Аромат источает уже само ее имя, эта кантата гласных: Те-а-ре (для вас — Теаре Теа'амана Фаолайн О'Флинн, д-р философии). К тому же она весела, умна и добра. Угощает меня поджаренными плодами хлебного дерева, снабдила москитной сеткой, а на прошлой неделе, когда я наступил на морского ежа, исчезла на миг за пальмой, а потом вышла, держа в руках лист, наполненный ее собственной нежно пахнущей теплой уриной и застенчиво объяснила, что это поможет вытянуть жало. Она все время поет: ее чудный голос исполняет то «Танцы при луне», то мадригал Монтеверди, а иногда, поздно вечером, в блеклого цвета блузе и длинной прозрачной юбке она танцует на берегу, как дриада или еще какая-нибудь сказочная дева.

Однажды я заметил, что она смотрит на меня мечтательно расширенными зрачками. По моим наблюдениям, такой взгляд бывает только у поэтов, сидящих на лаудануме и мечтающих о любви женщин. На вопрос, о чем она сейчас думает, она покраснела, как еще не созревший плод манго. Сегодня — великий прорыв. Она попросила меня зайти после ужина к ней в бунгало, чтобы прочесть статью, над которой она работает: «Образ морских коньков в мифологии». Надеюсь, что чтение завершится как минимум «танцами при луне».

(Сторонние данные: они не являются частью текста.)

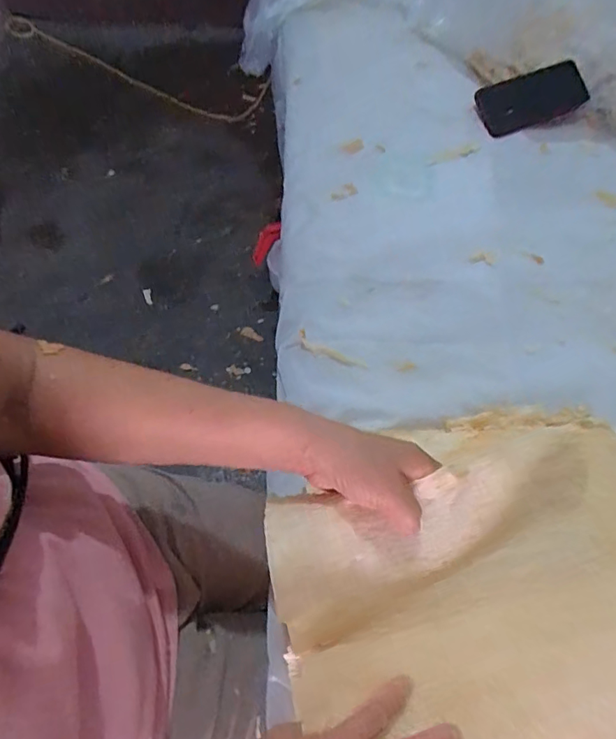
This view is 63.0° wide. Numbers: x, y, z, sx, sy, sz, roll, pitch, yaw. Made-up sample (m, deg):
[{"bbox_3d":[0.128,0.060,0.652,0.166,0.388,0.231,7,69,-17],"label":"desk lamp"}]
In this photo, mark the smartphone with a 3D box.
[{"bbox_3d":[0.339,-0.416,0.769,0.160,0.013,0.091,-22,78,2],"label":"smartphone"}]

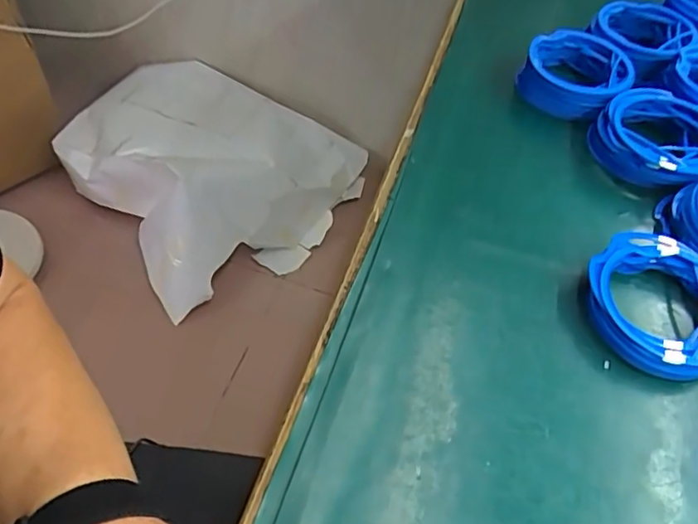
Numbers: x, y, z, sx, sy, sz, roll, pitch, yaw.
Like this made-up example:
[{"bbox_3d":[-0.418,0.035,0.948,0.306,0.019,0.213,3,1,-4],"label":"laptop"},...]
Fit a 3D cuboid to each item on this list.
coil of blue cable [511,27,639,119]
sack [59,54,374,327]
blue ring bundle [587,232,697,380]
[{"bbox_3d":[0.211,-0.173,0.540,0.096,0.048,0.090,29,55,16],"label":"coil of blue cable"},{"bbox_3d":[-0.322,-0.241,1.414,0.584,0.223,0.596,-33,62,-27],"label":"sack"},{"bbox_3d":[0.213,0.029,0.391,0.100,0.026,0.097,3,52,-4],"label":"blue ring bundle"}]

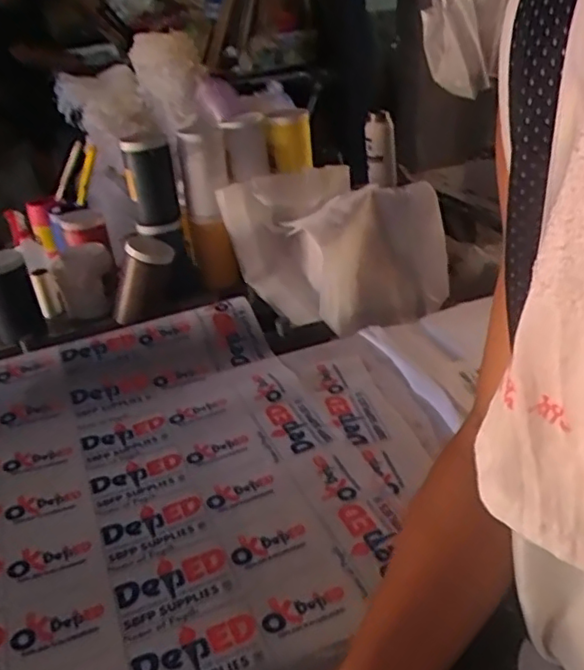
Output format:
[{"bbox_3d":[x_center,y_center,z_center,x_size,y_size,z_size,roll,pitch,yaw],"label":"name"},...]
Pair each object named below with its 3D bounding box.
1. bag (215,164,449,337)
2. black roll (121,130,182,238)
[{"bbox_3d":[0.094,-0.182,1.269,0.301,0.217,0.361,-27,36,-32],"label":"bag"},{"bbox_3d":[-0.285,-0.309,1.269,0.088,0.181,0.104,-10,30,-7],"label":"black roll"}]

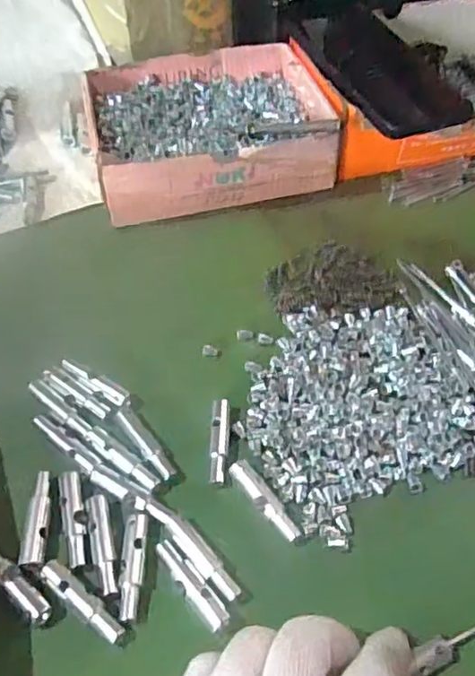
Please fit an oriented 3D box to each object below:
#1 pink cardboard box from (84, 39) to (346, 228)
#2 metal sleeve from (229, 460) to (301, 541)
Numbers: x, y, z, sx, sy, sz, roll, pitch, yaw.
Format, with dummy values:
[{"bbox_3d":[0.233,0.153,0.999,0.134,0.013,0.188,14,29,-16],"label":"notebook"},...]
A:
[{"bbox_3d":[-0.024,-0.171,0.478,0.179,0.046,0.156,-13,56,-9],"label":"pink cardboard box"},{"bbox_3d":[0.015,0.085,0.324,0.012,0.007,0.050,-32,61,-20],"label":"metal sleeve"}]

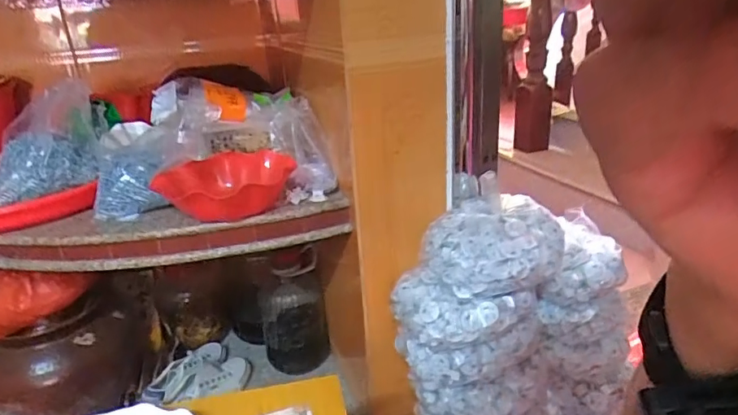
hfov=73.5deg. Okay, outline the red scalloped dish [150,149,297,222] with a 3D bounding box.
[{"bbox_3d":[-0.233,-0.044,0.862,0.204,0.072,0.216,-3,22,1],"label":"red scalloped dish"}]

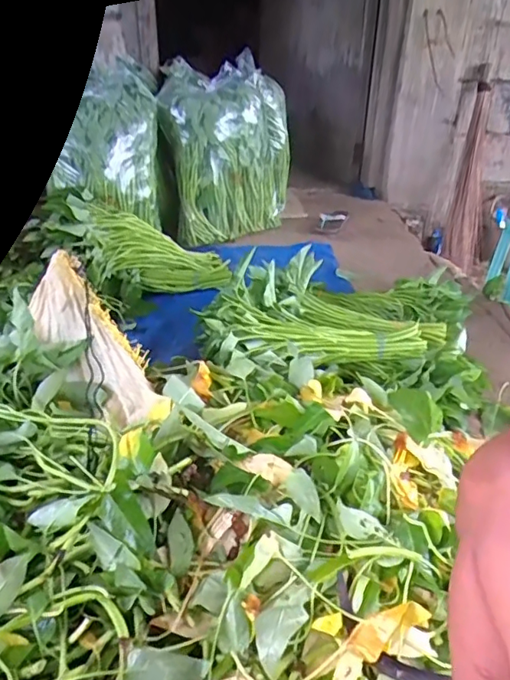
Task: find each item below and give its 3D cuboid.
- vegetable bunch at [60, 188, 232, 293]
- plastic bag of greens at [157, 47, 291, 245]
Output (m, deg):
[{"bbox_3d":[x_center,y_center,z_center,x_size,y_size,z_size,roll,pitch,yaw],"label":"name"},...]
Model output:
[{"bbox_3d":[-0.318,-0.248,1.595,0.487,0.136,0.217,21,28,-17],"label":"vegetable bunch"},{"bbox_3d":[-0.094,-0.627,1.855,0.431,0.514,0.304,2,32,0],"label":"plastic bag of greens"}]

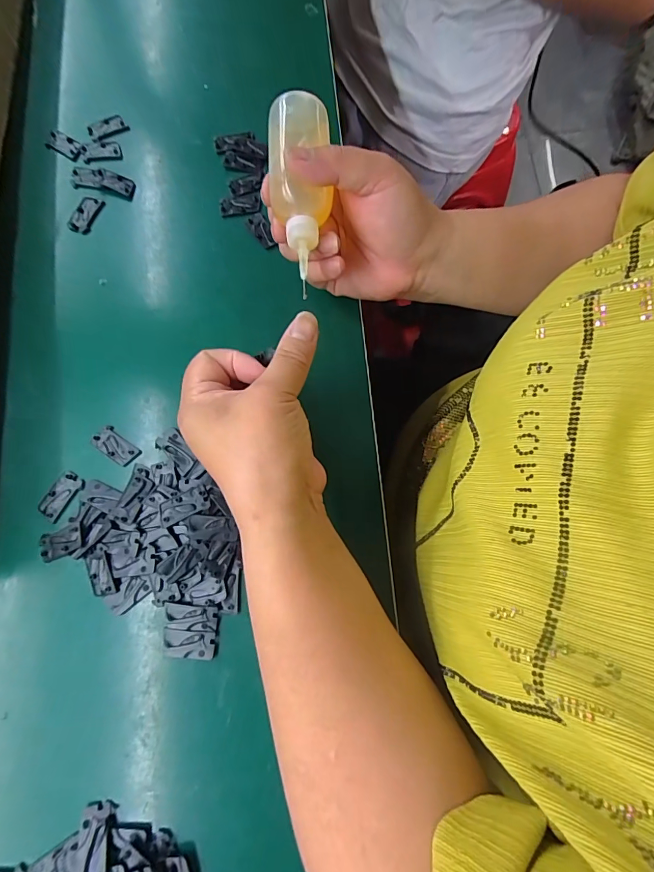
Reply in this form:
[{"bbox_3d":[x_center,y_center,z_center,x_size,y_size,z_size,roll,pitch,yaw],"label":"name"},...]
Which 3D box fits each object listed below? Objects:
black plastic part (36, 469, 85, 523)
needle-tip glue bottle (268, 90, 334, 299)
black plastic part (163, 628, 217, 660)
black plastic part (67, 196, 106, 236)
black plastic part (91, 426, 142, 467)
[{"bbox_3d":[-0.186,0.041,0.286,0.019,0.004,0.033,35,79,10],"label":"black plastic part"},{"bbox_3d":[-0.016,-0.149,0.247,0.036,0.039,0.114,-1,80,-2],"label":"needle-tip glue bottle"},{"bbox_3d":[-0.089,0.133,0.262,0.033,0.004,0.017,4,76,3],"label":"black plastic part"},{"bbox_3d":[-0.205,-0.187,0.347,0.021,0.006,0.035,22,77,7],"label":"black plastic part"},{"bbox_3d":[-0.151,0.008,0.295,0.035,0.004,0.018,37,79,10],"label":"black plastic part"}]

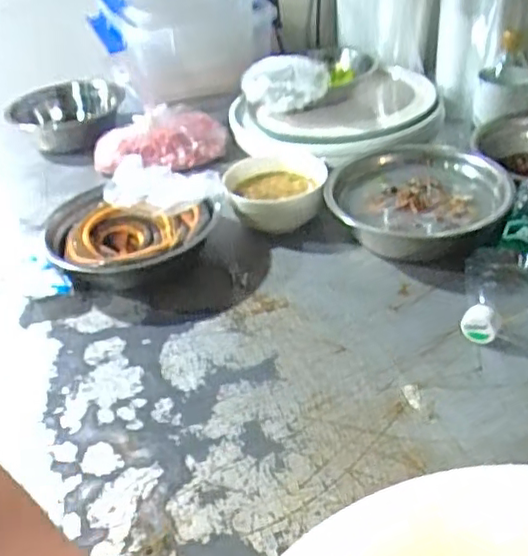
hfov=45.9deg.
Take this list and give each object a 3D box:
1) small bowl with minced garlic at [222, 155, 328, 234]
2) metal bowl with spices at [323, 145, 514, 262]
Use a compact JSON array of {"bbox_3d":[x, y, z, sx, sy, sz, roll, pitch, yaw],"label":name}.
[{"bbox_3d":[0.014,-0.104,0.785,0.124,0.059,0.130,-1,37,7],"label":"small bowl with minced garlic"},{"bbox_3d":[0.174,-0.090,0.723,0.194,0.078,0.180,-3,37,4],"label":"metal bowl with spices"}]

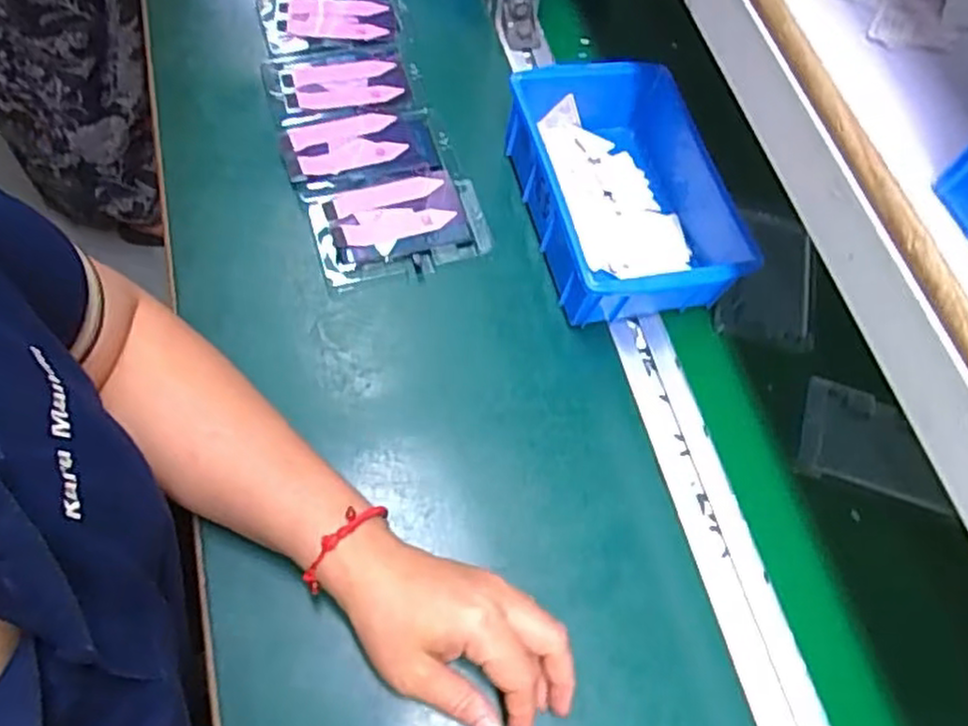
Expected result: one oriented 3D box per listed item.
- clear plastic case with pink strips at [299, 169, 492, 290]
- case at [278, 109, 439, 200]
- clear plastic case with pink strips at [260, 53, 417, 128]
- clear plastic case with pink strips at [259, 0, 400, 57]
[{"bbox_3d":[-0.064,-0.105,0.548,0.126,0.014,0.087,-14,65,-10],"label":"clear plastic case with pink strips"},{"bbox_3d":[-0.097,-0.172,0.574,0.117,0.007,0.075,-16,65,-11],"label":"case"},{"bbox_3d":[-0.117,-0.233,0.603,0.122,0.009,0.070,-14,65,-11],"label":"clear plastic case with pink strips"},{"bbox_3d":[-0.135,-0.304,0.639,0.117,0.011,0.070,-9,64,-8],"label":"clear plastic case with pink strips"}]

Кстати, я начинаю думать, что мне лучше держаться в стороне от больших городов. Не потому что противно встречаться с разгуливающими по их улицам призраками, а потому что тротуары — это не родственная мне стихия. Сегодня утром вода была у поверхности царственно-синей, а в глубине зеленовато-малахитовой. Кораллы — в зените цветения — пестрели кружевными оборками, и мы с Теаре несколько часов плавали среди куполами вздымавшихся анемонов и похожих на полушария мозга коралловых пещер, исследуя круто изогнутые вибрирующие хайвэи и невидимые для глаза голубые дороги океанского дна. Человек, сказавший, что море — это пропитанная водой пустыня, бесконечно далек от истины. Наоборот, пустыни — это обессиленные океаны, а морские воды — величественные оазисы планеты.